> Parts of the exercise
a - From the passage on American upward mobility, transcribe everything from "What's gone wrong?" down to "path for the underprivileged.".
b - In the passage on American upward mobility, what percentage of childbirths among white women who did not finish high school occur outside marriage?

> Document extract
We think of America as a land of opportunity, but other countries appear to offer more upward mobility. Children born into poverty in Canada, Britain, Germany or France have a statistically better chance of reaching the top than poor kids do in the United States.

What's gone wrong? Thanks to globalization, the economy is producing high-income jobs for the educated and low-income jobs for the uneducated — but few middle-income jobs for workers with high school diplomas. Thanks to the decline of public schools, it's harder for poor kids to get a good education. And Harvard sociologist Robert Putnam argues that thanks partly to the rise of two-income households, intermarriage between rich and poor has declined, choking off another historical upward path for the underprivileged.

"We're becoming two societies, two Americas," Putnam told me recently. "There's a deepening class divide that shows up in many places. It's not just a matter of income. Education is becoming the key discriminant in American life. Family structure is part of it too."

Increasingly, college-educated Americans live in a different country from those who never made it out of high school. As a group, adults with college degrees have an unemployment rate of 5%, steady or rising incomes, relatively stable families (their divorce rate declined over the last 10 years) and few children out of wedlock. Adults without a high school education, by contrast, face an unemployment rate over 15%, declining incomes, a higher divorce rate and have lots of kids out of wedlock. (Among black women who didn't finish high school, 96% of childbirths are outside marriage; among white women who didn't finish high school, 43%.)

And those mutually reinforcing conditions tend to stick from generation to generation. That's nice for affluent kids but a bad break for the underprivileged.

"Success in life increasingly depends on how smart you were in choosing your parents," Putnam said. "And that flies in the face of the fundamental American bargain — that every kid ought to have access to the same opportunities."

> Record excerpts
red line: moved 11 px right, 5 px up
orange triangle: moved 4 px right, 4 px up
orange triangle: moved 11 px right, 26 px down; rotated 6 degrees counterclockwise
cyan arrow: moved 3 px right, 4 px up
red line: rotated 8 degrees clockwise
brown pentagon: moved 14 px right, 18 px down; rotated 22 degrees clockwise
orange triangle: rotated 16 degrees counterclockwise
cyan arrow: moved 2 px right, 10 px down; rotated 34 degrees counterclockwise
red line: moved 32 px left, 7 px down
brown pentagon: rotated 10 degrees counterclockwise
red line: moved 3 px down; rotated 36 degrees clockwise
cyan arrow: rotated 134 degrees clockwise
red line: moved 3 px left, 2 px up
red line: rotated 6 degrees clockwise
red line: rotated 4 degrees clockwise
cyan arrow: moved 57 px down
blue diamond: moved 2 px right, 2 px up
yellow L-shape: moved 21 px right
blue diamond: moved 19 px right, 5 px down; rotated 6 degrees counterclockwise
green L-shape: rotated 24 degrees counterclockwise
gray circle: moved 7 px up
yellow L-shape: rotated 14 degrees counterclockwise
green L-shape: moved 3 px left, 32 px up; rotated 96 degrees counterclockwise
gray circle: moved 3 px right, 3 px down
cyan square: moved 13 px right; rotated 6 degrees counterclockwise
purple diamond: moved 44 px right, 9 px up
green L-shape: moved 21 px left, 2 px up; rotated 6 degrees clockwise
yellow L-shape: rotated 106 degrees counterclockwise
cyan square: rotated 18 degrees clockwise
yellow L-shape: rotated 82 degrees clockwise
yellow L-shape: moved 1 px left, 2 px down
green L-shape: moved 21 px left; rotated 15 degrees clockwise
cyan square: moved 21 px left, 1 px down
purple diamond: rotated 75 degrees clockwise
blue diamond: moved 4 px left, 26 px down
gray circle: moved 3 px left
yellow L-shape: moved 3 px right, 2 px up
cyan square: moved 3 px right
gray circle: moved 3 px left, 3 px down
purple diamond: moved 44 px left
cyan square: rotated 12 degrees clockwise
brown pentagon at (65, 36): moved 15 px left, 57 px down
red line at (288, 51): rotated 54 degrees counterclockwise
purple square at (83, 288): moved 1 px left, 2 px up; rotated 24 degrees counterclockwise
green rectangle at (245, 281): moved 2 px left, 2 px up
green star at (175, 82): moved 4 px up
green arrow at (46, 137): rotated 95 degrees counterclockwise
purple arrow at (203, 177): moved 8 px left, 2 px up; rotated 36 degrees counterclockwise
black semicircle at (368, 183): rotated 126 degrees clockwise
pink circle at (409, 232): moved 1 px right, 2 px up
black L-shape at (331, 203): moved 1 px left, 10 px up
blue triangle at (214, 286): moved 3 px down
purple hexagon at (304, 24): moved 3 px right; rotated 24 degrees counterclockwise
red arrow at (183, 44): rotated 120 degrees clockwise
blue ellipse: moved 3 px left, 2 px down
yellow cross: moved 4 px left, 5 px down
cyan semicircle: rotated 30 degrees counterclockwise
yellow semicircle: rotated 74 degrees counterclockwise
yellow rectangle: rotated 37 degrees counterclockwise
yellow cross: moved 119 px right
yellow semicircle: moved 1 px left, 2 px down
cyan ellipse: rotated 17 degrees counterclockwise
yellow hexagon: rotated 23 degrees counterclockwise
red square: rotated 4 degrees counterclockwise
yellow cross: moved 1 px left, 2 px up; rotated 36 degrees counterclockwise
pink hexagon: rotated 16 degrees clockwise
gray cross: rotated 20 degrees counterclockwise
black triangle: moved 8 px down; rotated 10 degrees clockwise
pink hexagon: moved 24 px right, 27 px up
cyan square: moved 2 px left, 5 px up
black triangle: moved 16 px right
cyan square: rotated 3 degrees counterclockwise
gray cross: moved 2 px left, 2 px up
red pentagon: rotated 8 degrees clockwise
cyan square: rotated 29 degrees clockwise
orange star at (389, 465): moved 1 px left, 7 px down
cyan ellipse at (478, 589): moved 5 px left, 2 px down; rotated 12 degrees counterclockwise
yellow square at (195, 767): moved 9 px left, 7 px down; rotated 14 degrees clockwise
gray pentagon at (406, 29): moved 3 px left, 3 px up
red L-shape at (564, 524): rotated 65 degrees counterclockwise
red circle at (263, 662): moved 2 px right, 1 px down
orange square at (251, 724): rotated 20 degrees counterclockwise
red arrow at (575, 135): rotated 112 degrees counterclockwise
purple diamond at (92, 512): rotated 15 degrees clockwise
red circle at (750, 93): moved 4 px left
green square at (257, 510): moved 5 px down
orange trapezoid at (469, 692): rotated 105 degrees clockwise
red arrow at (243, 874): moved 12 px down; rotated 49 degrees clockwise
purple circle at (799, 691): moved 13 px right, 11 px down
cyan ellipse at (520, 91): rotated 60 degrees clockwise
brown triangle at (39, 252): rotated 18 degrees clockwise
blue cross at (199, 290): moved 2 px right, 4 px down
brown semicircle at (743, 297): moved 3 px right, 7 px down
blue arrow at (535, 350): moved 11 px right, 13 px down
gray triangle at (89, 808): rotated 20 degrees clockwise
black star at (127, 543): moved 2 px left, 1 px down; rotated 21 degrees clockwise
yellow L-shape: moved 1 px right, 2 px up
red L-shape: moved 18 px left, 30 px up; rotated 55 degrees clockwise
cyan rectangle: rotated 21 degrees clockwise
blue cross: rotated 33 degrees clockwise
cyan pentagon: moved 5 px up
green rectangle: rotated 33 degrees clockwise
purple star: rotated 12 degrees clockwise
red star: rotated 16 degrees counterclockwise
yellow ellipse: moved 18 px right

> Set of answers
a -
What's gone wrong? Thanks to globalization, the economy is producing high-income jobs for the educated and low-income jobs for the uneducated — but few middle-income jobs for workers with high school diplomas. Thanks to the decline of public schools, it's harder for poor kids to get a good education. And Harvard sociologist Robert Putnam argues that thanks partly to the rise of two-income households, intermarriage between rich and poor has declined, choking off another historical upward path for the underprivileged.

b - 43%